Complete the following:
[A] Using the lobster roll review, explain why the rolls at different prices differ from one another.
[B] According to the lobster roll review, about how much meat did the supreme roll contain?

At first glance, prices here appear to be awfully low. The “original” lobster roll costs just $6.95. The “jumbo” is $8.85, and the “deluxe” is $11.95. I ordered the “supreme,” which at $15.85 was just over the Eat & Run budget. The largest roll is called the “Winn” and costs $22.85. The employee who made my lobster roll told me the Winn is named after a local doctor who always ordered the largest size.
All the lobster rolls are basically made the same way and come in the same long (footlong, at least) roll; the difference, the woman who made my roll explained, is the more expensive the roll, the more lobster they put in it. My supreme roll, she said, contained about a half pound of meat. Indeed, it was large enough to either share with someone or save half to eat later. I was tempted to order the $6.95 roll as well, just to see how they could possibly spread what must be a much smaller amount of meat into such a large roll. (If you’re afraid of carbs, this is not the lobster roll for you.)
You can order your roll with butter or mayo, lightly mixed in or on the side. I got mine with mayo mixed in, and I appreciated the fact that she was not too heavy-handed with it. A small bed of lettuce provided the crunch that otherwise might have come from the roll itself, had it been toasted. But the split rolls here, while extraordinarly fresh, are served as is, which was my biggest disappointment. How hard could it be to quickly toast the bun on a little griddle? It would immediately elevate the roll onto a higher plane.

Recorded data:
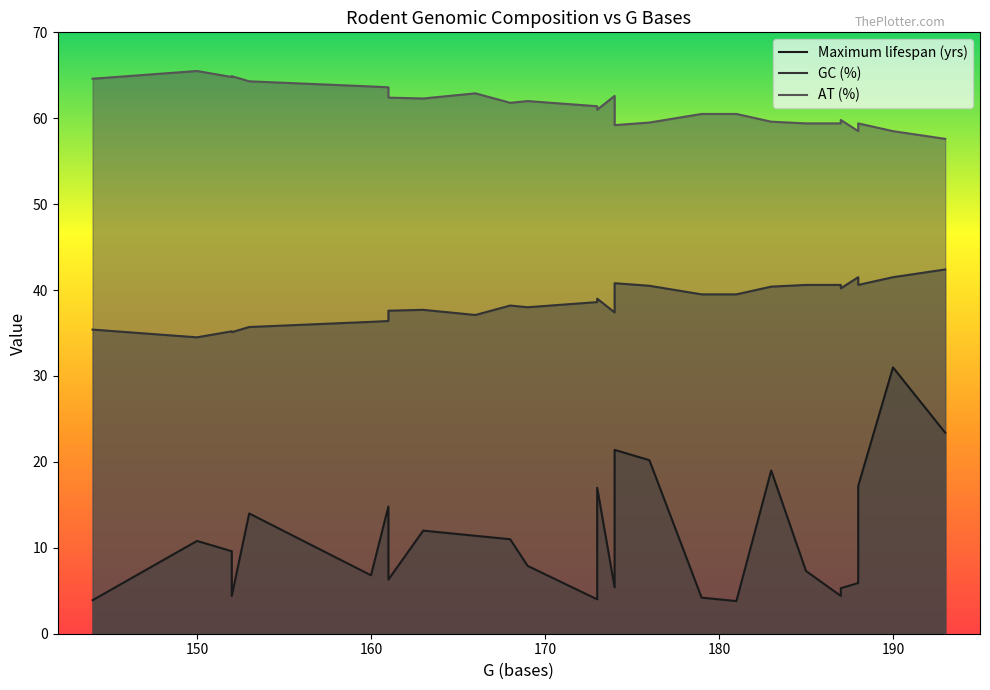

What is the sum of all GC (%) values?

1040.3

Your responses:
[A] All the rolls are made the same way and come in the same long roll. The difference is the amount of lobster: the more expensive the roll, the more lobster goes in it.

[B] About a half pound of meat.